Fine-tuned Longformer for Summarization of Machine Learning Articles

Model Details

GitHub: https://github.com/Bakhitovd/led-base-7168-ml
Model name: bakhitovd/led-base-7168-ml
Model type: Longformer (alenai/led-base-16384)
Model description: This Longformer model has been fine-tuned on a focused subset of the arXiv part of the scientific papers dataset, specifically targeting articles about Machine Learning. It aims to generate accurate and consistent summaries of machine learning research papers.

Intended Use

This model is intended to be used for text summarization tasks, specifically for summarizing machine learning research papers.

How to Use

import torch
from transformers import LEDTokenizer, LEDForConditionalGeneration
tokenizer = LEDTokenizer.from_pretrained("bakhitovd/led-base-7168-ml")
model = LEDForConditionalGeneration.from_pretrained("bakhitovd/led-base-7168-ml")
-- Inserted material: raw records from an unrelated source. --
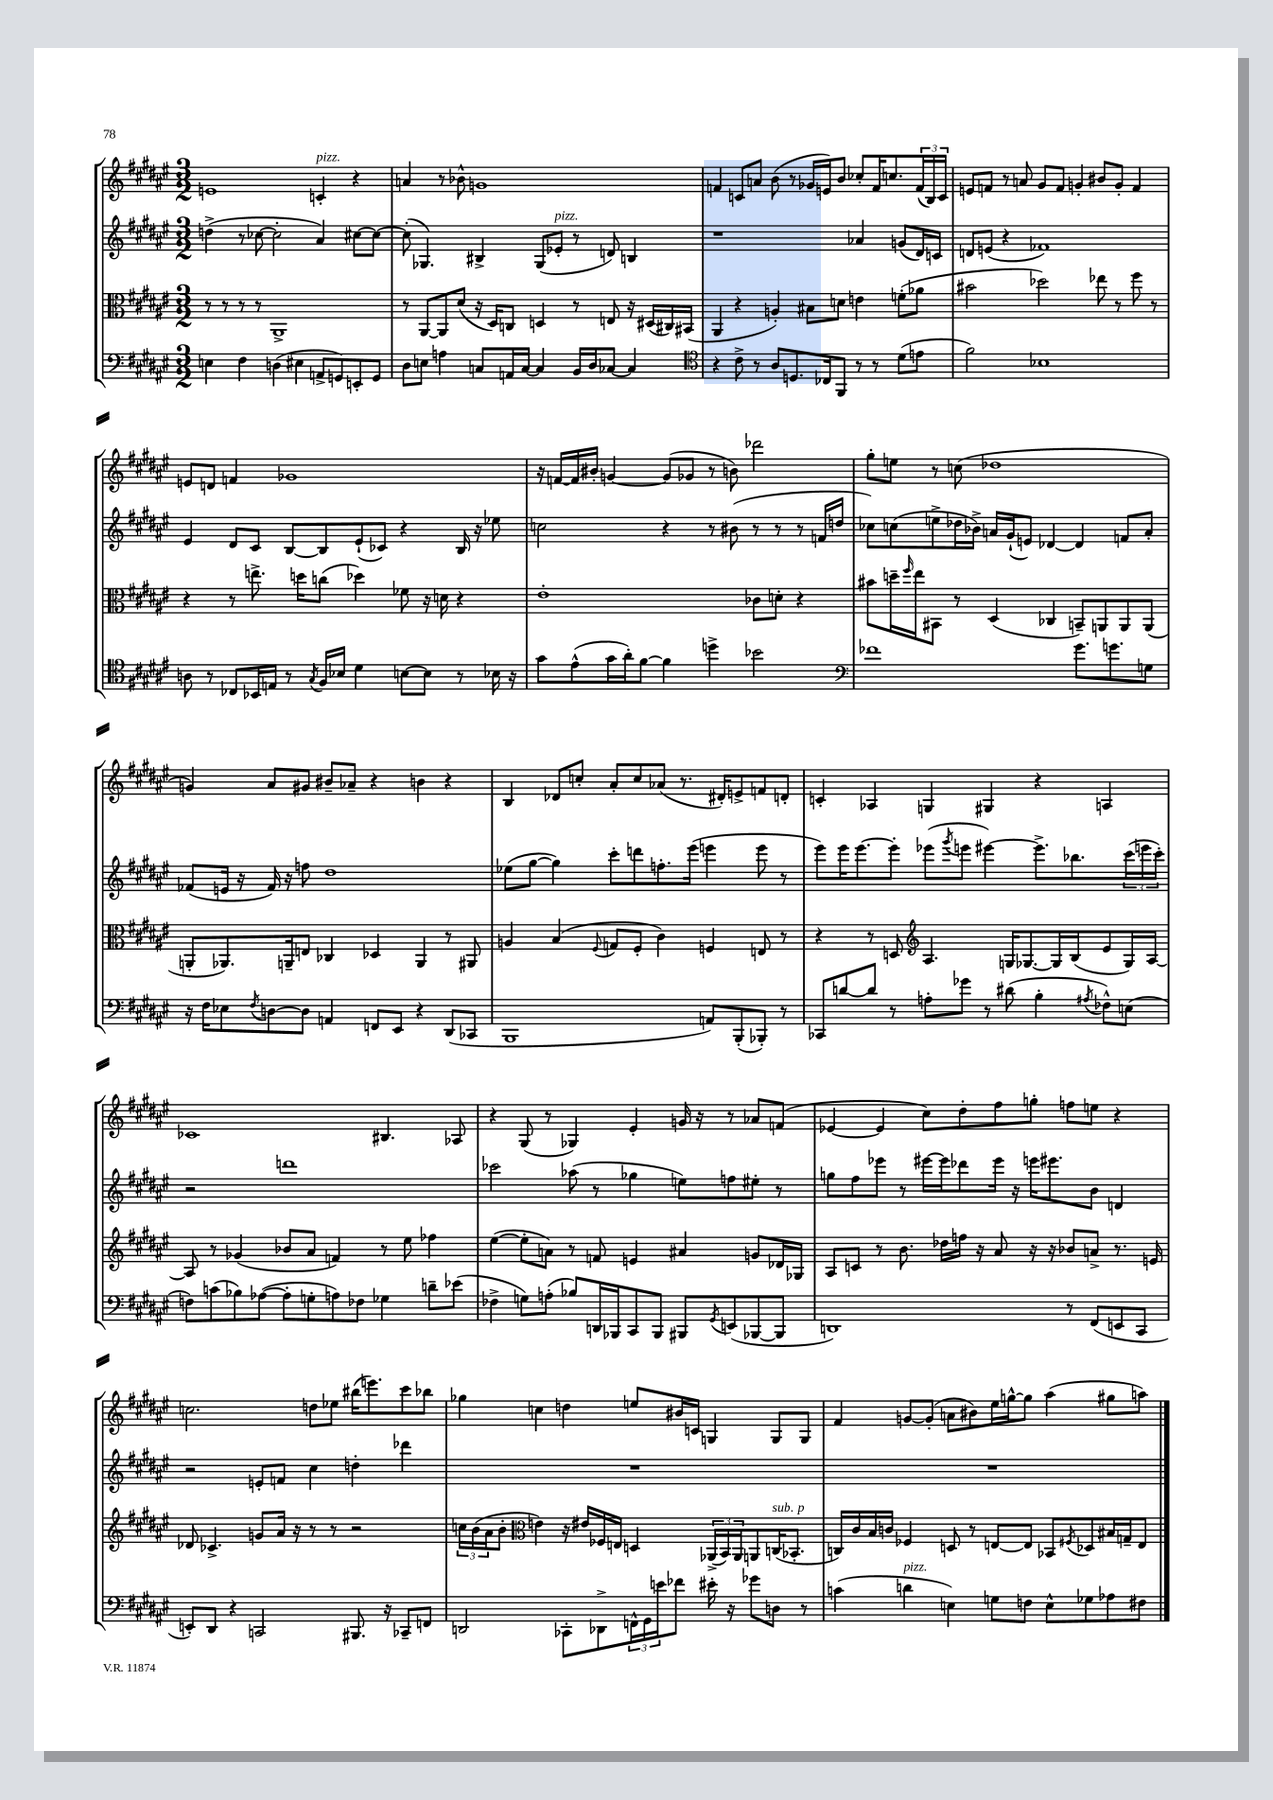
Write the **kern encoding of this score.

**kern	**kern	**kern	**kern
*part4	*part3	*part2	*part1
*staff4	*staff3	*staff2	*staff1
*clefF4	*clefC3	*clefG2	*clefG2
*k[f#c#g#d#a#e#]	*k[f#c#g#d#a#e#]	*k[f#c#g#d#a#e#]	*k[f#c#g#d#a#e#]
*M3/2	*M3/2	*M3/2	*M3/2
=20	=20	=20	=20
4En\	8r	(4ddn^\	1en
.	8r	.	.
4F#\	8r	8r	.
.	8r	[8cc-X\	.
(4Dn\	1AA#^	2cc-'\]	.
4E#X\	.	.	.
!	!	!	!LO:TX:a:i:t=pizz.
8AAn^/L	.	4a#/)	4cn'/
8GGn/)	.	.	.
8EEn'/	.	[8cc#X\L	4r
8GG/J	.	8cc#\J_	.
=21	=21	=21	=21
8D#\L	8r	(8cc#'\]	4an/
8En\J	[8AA#/L	4.G-X/)	.
4An\	8AA#/]	.	8r
.	(8d#/J	.	8b-X^^\
8Cn/L	16r	4B#X^/	1gn
.	16D#/KL)	.	.
16AAn/L	8Cn/J	.	.
[16C/JJ	.	.	.
4C/]	4Dn/	(8G-/L	.
!	!	!LO:TX:a:i:t=pizz.	!
.	.	8e-X'/J	.
16BB/LL	8r	8r	.
16D#/J	.	.	.
[8C-X/J	8En/	8dn/)	.
4C-/]	16r	4Bn/	.
.	(16D#X/LL	.	.
.	16C#X/)	.	.
.	(16BB#X/JJ	.	.
=22	=22	=22	=22
*clefC4	*	*	*
4r	4AA#/	1r	4fn/
8c#^\	4r	.	8cn/L
8r	.	.	8an/J
8A#/L	4An'/)	.	(8b\
8.Dn/	.	.	8r
.	8B#X\L	.	16g-X/LL
16C-X/k	.	.	16en/J)
8FF#/J	8dn\J	.	8b/J
8r	4en\	4a-X/	8cc-X'/L
8r	.	.	16f/K
.	.	.	8.ccn/
(8d#\L	(8fn'\L	(8gn/L	.
8en\J	8a-X\J	16d#/L)	(24f/L
.	.	.	24B/)
.	.	16cn/JJ	.
.	.	.	24c/JJ
=23	=23	=23	=23
2f#\)	2b#X\	8dn/L	8en/L
.	.	(8en/J	8fn/J
.	.	4r	8r
.	.	.	8an/
1B-X	2dd-X\)	1f-X)	8g#/L
.	.	.	8f/J
.	.	.	4gn'/
.	8ee-X\	.	8b#X/L
.	8r	.	8g'/J
.	8ff#\	.	4f/
.	8r	.	.
!!LO:LB:g=z
=24	=24	=24	=24
8An\	4r	4e#/	8en/L
8r	.	.	8dn/J
8C-X/L	8r	8d#/L	4fn/
16BB-X/L	8.een^\	8c#/J	.
16En/JJ	.	.	.
8r	.	[8B/L	1g-X
.	16ddn\KL	.	.
8qG#/	.	.	.
16F#/LL	(8ccn\J	8B/]	.
16B-X/JJ	.	.	.
4d#\	4dd-X\)	(8e#`/	.
.	.	8c-X/J)	.
[8Bn\L	8f-X\	4r	.
8B\J]	16r	.	.
.	16dn\	.	.
8r	4r	16B/	.
.	.	16r	.
16B-X\	.	8ee-X\	.
16r	.	.	.
=25	=25	=25	=25
8g#\L	1e#'	2ccn\	16r
.	.	.	[16fn/LL
(8e#^^\	.	.	16f/]
.	.	.	16b#X'/JJ
16g#\L	.	.	[4gn/
16a#'\J)	.	.	.
[8f#\J	.	.	.
4f#\]	.	4r	(8g/L]
.	.	.	8g-X/J
4ddn^\	.	8r	8r
.	.	(8b#X\	8bn\)
2b-X\	8c-X\L	8r	2ddd-X\
.	8dn'\J	8r	.
.	4r	8r	.
.	.	16fn/LL	.
.	.	16ddn/JJ	.
=26	=26	=26	=26
*clefF4	*	*	*
1f-X	8b#X\L	8cc-X\L)	8gg#'\L
.	16ddn~\L	(8ccn\	8een\J
.	16qqff#/	.	.
.	16ee#\J	.	.
.	8BB#X\J	8een^\	8r
.	8r	16dd-X\L	(8ccn\
.	.	16b-X^\JJ)	.
.	(4D#/	16an/LL	1dd-X
.	.	(16g#`/J	.
.	.	8en/J)	.
.	4C-X/	[4d-X/	.
8.g#\L	8BBn~/L)	4d-/]	.
.	8AAn/	.	.
8.gn\	.	.	.
.	8AA/	8fn/L	.
8Gn\J	(8AA/J	8a'/J	.
!!LO:LB:g=z
=27	=27	=27	=27
16r	8AAn'/L	(8f-X/L	4gn/)
16F#\KL	.	.	.
8E-X\	8.AA-X/)	16en/Jk	.
.	.	16r	.
8qF#/	.	.	.
[8Dn\	.	16f-/)	8a#/L
.	16AAn~/k	16r	.
8D\J]	8En/J	8ffn\	8g#X/J
4AAn/	4C-X/	1dd#	8b#X~/L
.	.	.	8a-X~/J
8FFn/L	4D-X/	.	4r
8EE#/J	.	.	.
4r	4AA/	.	4bn\
(8DD#/L	8r	.	4r
8CC-X/J	8AA#X/	.	.
=28	=28	=28	=28
1BBB	4An/	(8ee-X\L	4B/
.	.	[8gg#\J	.
.	(4B/	4gg#\])	8d-X/L
.	.	.	8ccn'/J
.	8qqF#/	.	.
.	8Gn/L	8ccc#'\L	8a#'/L
.	8F#'/J	8dddn\	8cc/
.	4c#\)	8.ffn'\	(8a-X/J
.	.	.	8.r
.	.	(16eee#\Jk	.
8AAn/L)	4Fn/	4eeen\	.
.	.	.	16d#X'/KL)
(8BBB'/	.	.	8en^/
8BBB-X'/J)	8En/	8eee\	8fn/
8r	8r	8r	8dn'/J
=29	=29	=29	=29
8CC-X/L	4r	8eee#\L)	4cn'/
[8dn/	.	16eee#\K	.
.	.	[8.eee#\	.
8d/J]	8r	.	4A-X/
8r	8Dn/	8eee#'\J]	.
*	*clefG2	*	*
8An'\L	4.A#/	(8eee-X\L	4Gn/
.	.	8qggg#/	.
8g-X\J	.	8eeen\J	.
8r	.	[4eee#X\)	4G#X/
(8d#X\	16Gn/KL	.	.
.	[8.G-X/	.	.
4B'\	.	8.eee#^\L]	4r
.	16G-/L]	.	.
.	(16B/J	8.bb-X\	.
8qA#X/	.	.	.
8F-X^^\L)	8e#/	.	4An/
(8En\J	16G-/L)	(24ccc#\L	.
.	.	24eeen\	.
.	[16A#/JJ	.	.
.	.	24ccc#'\JJ)	.
!!LO:LB:g=z
=30	=30	=30	=30
8Fn\L)	8A#/]	2r	1c-X
(8cn\	8r	.	.
8B-X\)	(4g-X/	.	.
([8A-X\J	.	.	.
8A-'\L]	8b-X/L	1dddn	.
8Gn'\	8a#/J	.	.
8An\)	4fn/)	.	.
8F-X\J	.	.	.
4G-X\	8r	.	4.B#X/
.	8ee#\	.	.
8dn~\L	4ff-X\	.	.
(8e-X\J	.	.	8A-X/
=31	=31	=31	=31
4F-X^\	([4ee#\	2ccc-X\	4r
8Gn\L)	8ee#'\L]	.	(8G#/
(8An'\J	8an\J)	.	8r
8B-X/L)	8r	(8aa-X\	4G-X/)
16DDn/L	8fn/	8r	.
16BBB-X/J	.	.	.
8CC#/	4en/	4gg-X\	4e#'/
8BBB-/J	.	.	.
8BBB#X/L	4a#X/	8een\L)	16gn/
.	.	.	16r
8qGG#/	.	.	.
(8EEn/	.	8ffn\	8r
[8BBB-X/	8gn/L	8ee#X'\J	8a-X/L
8BBB-/J]	16d-X/L	8r	(8fn/J
.	16G-X/JJ	.	.
=32	=32	=32	=32
1DDn)	8A#/L	8ggn\L	[4e-X/
.	8cn/J	8ff#\	.
.	8r	8eee-X\J	4e-/]
.	8.b\	8r	.
.	.	[16eee#X\LL	8cc#\L)
.	16dd-X\LL	16eee#\J]	.
.	16ffn\JJ	8ddd-X\	8dd#'\
.	16r	.	.
.	8a#/	16eee#\Jk	8ff#\
.	.	16r	.
.	16r	16eeen\KL	8ggn'\J
.	16r	8.eee#X\	.
8r	8b-X/L	.	8ffn\L
(8FF#/L	8an^/J	8b\J	8een\J
8EEn/	8.r	4dn/	4r
8CC#/J	.	.	.
.	16en/	.	.
!!LO:LB:g=z
=33	=33	=33	=33
8EEn'/L)	8d-X/	2r	2.ccn\
8DD#/J	4.c-X^/	.	.
4r	.	.	.
2CCn/	8gn/L	8en'/L	.
.	16a#/Jk	8fn/J	.
.	16r	.	.
.	8r	4cc#\	8ddn\L
.	8r	.	8ee-X\J
8.BBB#X/	2r	4ddn'\	(16bb#X\KL
.	.	.	8.eeen\)
16r	.	.	.
8CC-X~/L	.	4ddd-X\	8ccc#\
8FFn/J	.	.	8bb-X\J
=34	=34	=34	=34
2DDn/	24ccn\LL	1.r	4gg-X\
.	(24b\	.	.
.	24a#\J	.	.
.	8b'\J	.	.
*	*clefC3	*	*
.	4en\)	.	4ccn\
8CC-X'\L	16r	.	4ddn\
.	16e#X/LL	.	.
8DD-X^\	16F-X/	.	.
.	16En/JJ	.	.
24FFn^^\L	4Dn/	.	8een/L
24GG#\	.	.	.
24en\J	.	.	.
8f-X\J	.	.	16b#X/L
.	.	.	16cn/JJ
16e#X'\	(24AA-X^/LL	.	4Gn/
.	24BB/)	.	.
16r	.	.	.
.	24AA-/J	.	.
8g-X\L	8AAn/	.	.
!	!LO:TX:a:i:t=sub. p	!	!
8Dn\J	(16Cn/K	.	8G/L
.	8.BB-X'/J	.	.
8r	.	.	8G/J
=35	=35	=35	=35
(4cn\	16Cn/LL)	1.r	4f#/
.	16c#/	.	.
.	16B/	.	.
.	16cn/JJ	.	.
!LO:TX:a:i:t=pizz.	!	!	!
4dn\	4F-X/	.	[8gn/L
.	.	.	(8g'/J]
4En\)	8Dn/	.	8an\L
.	8r	.	8b#X\)
8Gn\L	[8En/L	.	16ee#\L
.	.	.	[16ggn^^\J
8Fn\J	8E/J]	.	8gg\J]
8E^^\L	8BB-X/L	.	(4aa#\
.	8qF#X/	.	.
8G-X\	8D-X/	.	.
8A-X\	16B#X/L	.	8gg#X\L
.	16Gn~/J	.	.
8F#X\J	8E/J	.	8aan\J)
==	==	==	==
*-	*-	*-	*-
Use the model for summarization

article = "... long document ..."
inputs_dict = tokenizer.encode(article, padding="max_length", max_length=16384, return_tensors="pt", truncation=True)
input_ids = inputs_dict.input_ids.to("cuda")
attention_mask = inputs_dict.attention_mask.to("cuda")
global_attention_mask = torch.zeros_like(attention_mask)
global_attention_mask[:, 0] = 1
predicted_abstract_ids = model.generate(input_ids, attention_mask=attention_mask, global_attention_mask=global_attention_mask, max_length=512)
summary = tokenizer.decode(predicted_abstract_ids, skip_special_tokens=True)
print(summary)

Training Data

Dataset name: bakhitovd/data_science_arxiv
This dataset is a subset of the 'Scientific papers' dataset, which contains articles semantically, structurally, and meaningfully closest to articles describing machine learning. This subset was obtained using K-means clustering on the embeddings generated by SciBERT.

Evaluation Results

The model's performance was evaluated using ROUGE metrics and it showed improved performance over the baseline models.